Actually, no, you’re not. Back in high school, to hear you tell it anyway, you were a goddamn god; now you’re just somebody else’s pimply-faced roommate. Get over it. And while you’re binding and gagging that unearned ego, get prepared for an entire semester’s worth of smaller adjustments. Long before your time, a comedy troupe called the Firesign Theatre preached: “Everything you know is wrong.”

They were right. Boston isn’t wherever you’re from, and there are lots of notions and expectations new students in our city need to put behind them. Like, immediately.

Among the more immediate are ZEBRA CROSSINGS — those inviting pathways of diagonal white lines painted on the street at intersections. You may think there’s a law that cars have to stop and let you cross if you so much as cast your shadow onto one of these. After all, pedestrians have rights! Inside a zebra crosswalk, you’re as safe as if you were flanked by the offensive line of the ’78 Steelers. There is such a law, but if you believe the rest, you’re going to die. In Boston, no car even slows down for a mere mortal. You can explain about your rights to the EMTs as the ambulance mows down other pedestrians rushing you to Mass General. The only safe way to cross a Boston street is in the middle of the block. That way you can spot anything that might run over you in time. We are not kidding about this.

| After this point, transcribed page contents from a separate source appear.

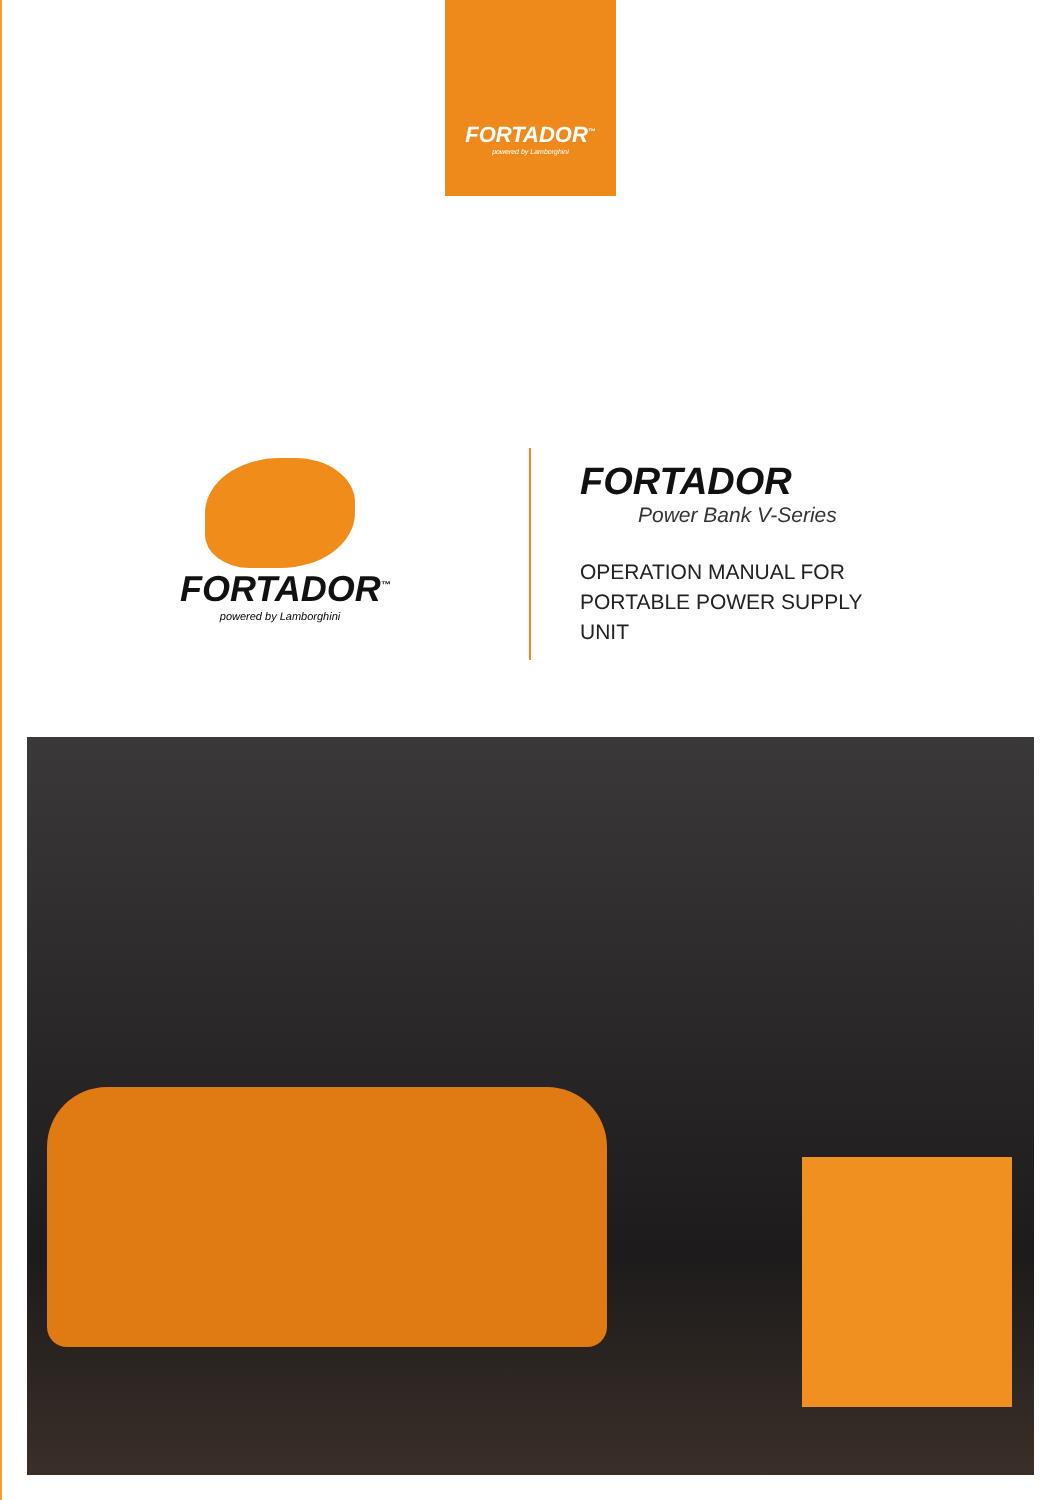FORTADOR<sup>™</sup>
powered by Lamborghini
FORTADOR<sup>™</sup>
powered by Lamborghini
FORTADOR
Power Bank V-Series
OPERATION MANUAL FOR
PORTABLE POWER SUPPLY
UNIT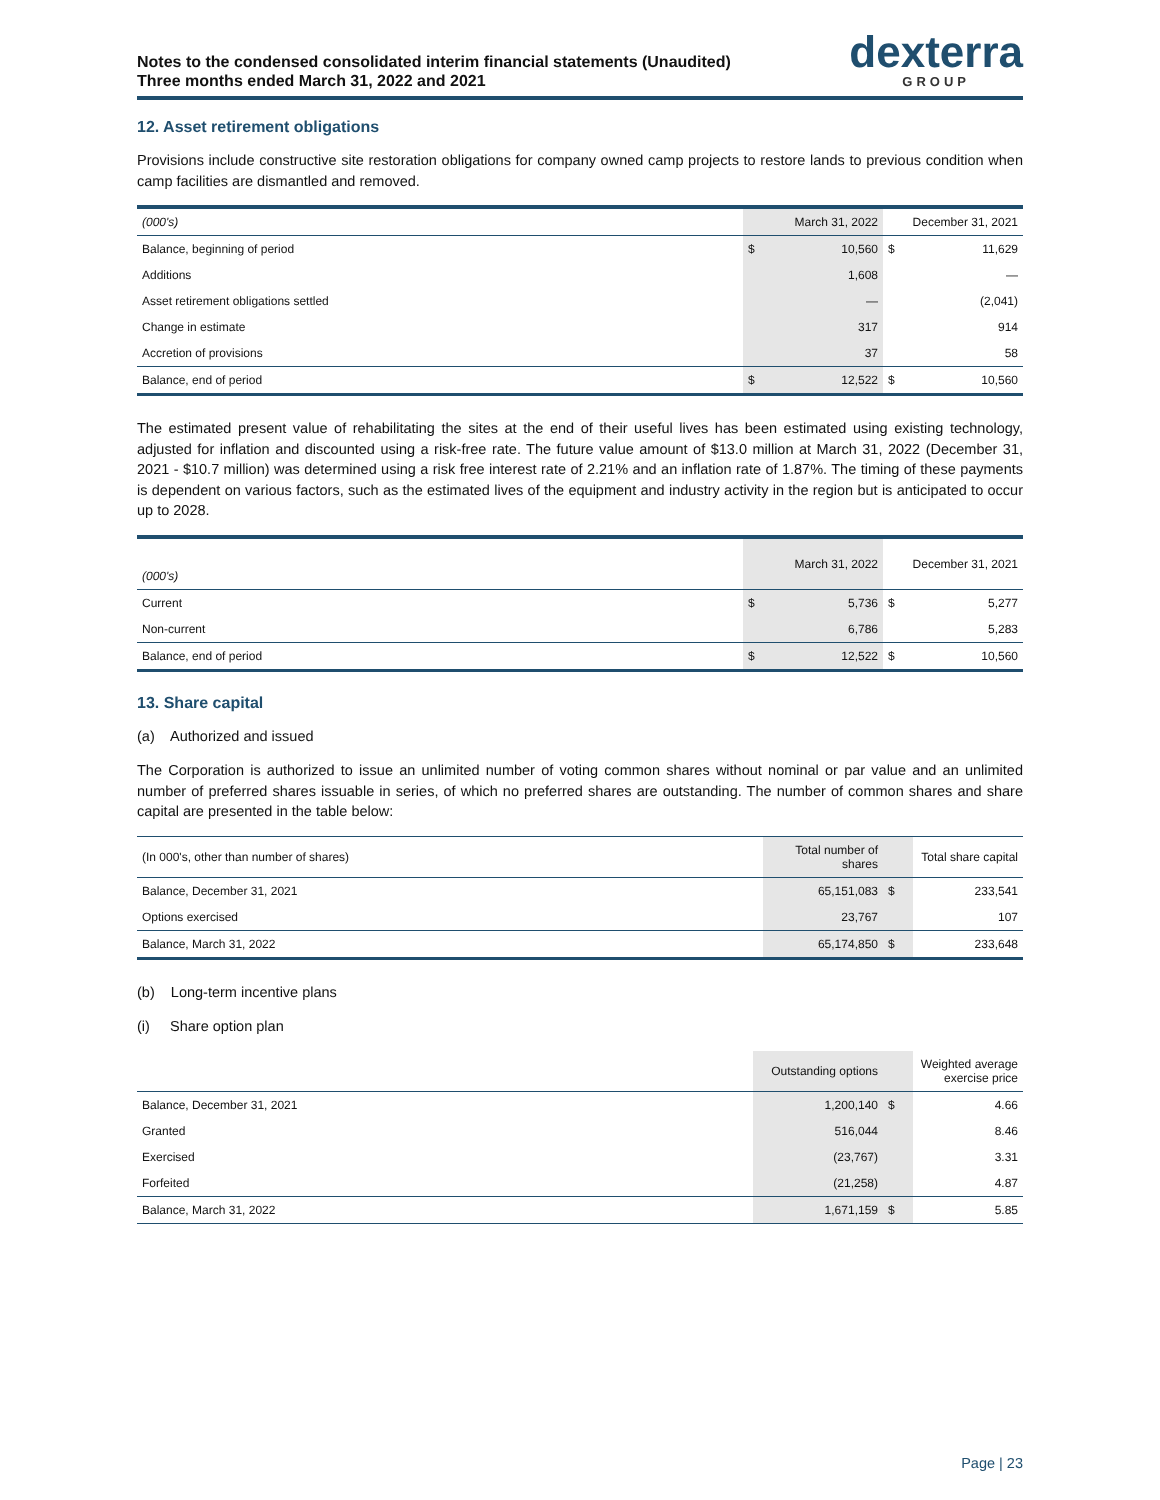Notes to the condensed consolidated interim financial statements (Unaudited)
Three months ended March 31, 2022 and 2021
dexterra
GROUP
12. Asset retirement obligations
Provisions include constructive site restoration obligations for company owned camp projects to restore lands to previous condition when camp facilities are dismantled and removed.
| (000's) | | March 31, 2022 | | December 31, 2021 |
| --- | --- | --- | --- | --- |
| Balance, beginning of period | $ | 10,560 | $ | 11,629 |
| Additions | | 1,608 | | — |
| Asset retirement obligations settled | | — | | (2,041) |
| Change in estimate | | 317 | | 914 |
| Accretion of provisions | | 37 | | 58 |
| Balance, end of period | $ | 12,522 | $ | 10,560 |
The estimated present value of rehabilitating the sites at the end of their useful lives has been estimated using existing technology, adjusted for inflation and discounted using a risk-free rate. The future value amount of $13.0 million at March 31, 2022 (December 31, 2021 - $10.7 million) was determined using a risk free interest rate of 2.21% and an inflation rate of 1.87%. The timing of these payments is dependent on various factors, such as the estimated lives of the equipment and industry activity in the region but is anticipated to occur up to 2028.
| (000's) | | March 31, 2022 | | December 31, 2021 |
| --- | --- | --- | --- | --- |
| Current | $ | 5,736 | $ | 5,277 |
| Non-current | | 6,786 | | 5,283 |
| Balance, end of period | $ | 12,522 | $ | 10,560 |
13. Share capital
(a) Authorized and issued
The Corporation is authorized to issue an unlimited number of voting common shares without nominal or par value and an unlimited number of preferred shares issuable in series, of which no preferred shares are outstanding. The number of common shares and share capital are presented in the table below:
| (In 000's, other than number of shares) | Total number of shares | | Total share capital |
| --- | --- | --- | --- |
| Balance, December 31, 2021 | 65,151,083 | $ | 233,541 |
| Options exercised | 23,767 | | 107 |
| Balance, March 31, 2022 | 65,174,850 | $ | 233,648 |
(b) Long-term incentive plans
(i) Share option plan
| | Outstanding options | | Weighted average exercise price |
| --- | --- | --- | --- |
| Balance, December 31, 2021 | 1,200,140 | $ | 4.66 |
| Granted | 516,044 | | 8.46 |
| Exercised | (23,767) | | 3.31 |
| Forfeited | (21,258) | | 4.87 |
| Balance, March 31, 2022 | 1,671,159 | $ | 5.85 |
Page | 23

Do you believe in BIKE LANES? Yeah, hey, everybody wants to be green. Don’t pollute; ride your bike to class. The city encourages this by painting more lines on the streets— lines defining narrow makeshift corridors between the cars parked at the curb and the cars weaving in and out of traffic at 40 miles per hour. Like zebra crossings, bike lanes are not safe havens. They are death traps. If, asserting your rights as a cyclist, you pedal along them, you will 1) have to stop short for a double-parked UPS truck; 2) be hit by the opening door of a parked car; 3) be sideswiped by somebody driving like a drunk Asian nun on a cell phone. You’re better off taking your chances in the real traffic lanes. Trust us.

You were told that Boston is a CHARMING URBAN ENVIRONMENT. Northeastern students need only gaze down Huntington Avenue to realize that all urban charm comes with equal measures of blight. And then there’s Kenmore Square, which, believe it or not, was once (okay, like around 1966) a nice low-key student village with horrible traffic running through it. Well, the five-way merging traffic has never improved, but the surroundings sure got worse. For decades, there was an ugly old bus station in the middle of the square. For the past eternity, they’ve been disruptively replacing it with, apparently, an unbelievably hideous new bus station. At the rate things are progressing, it will likely never be finished. That’s a shame because the construction-site landscape clashes with the tacky pretentious yuppie-scum new buildings on the south side of Comm Ave, which themselves replaced a bunch of cozy, funky shops and such.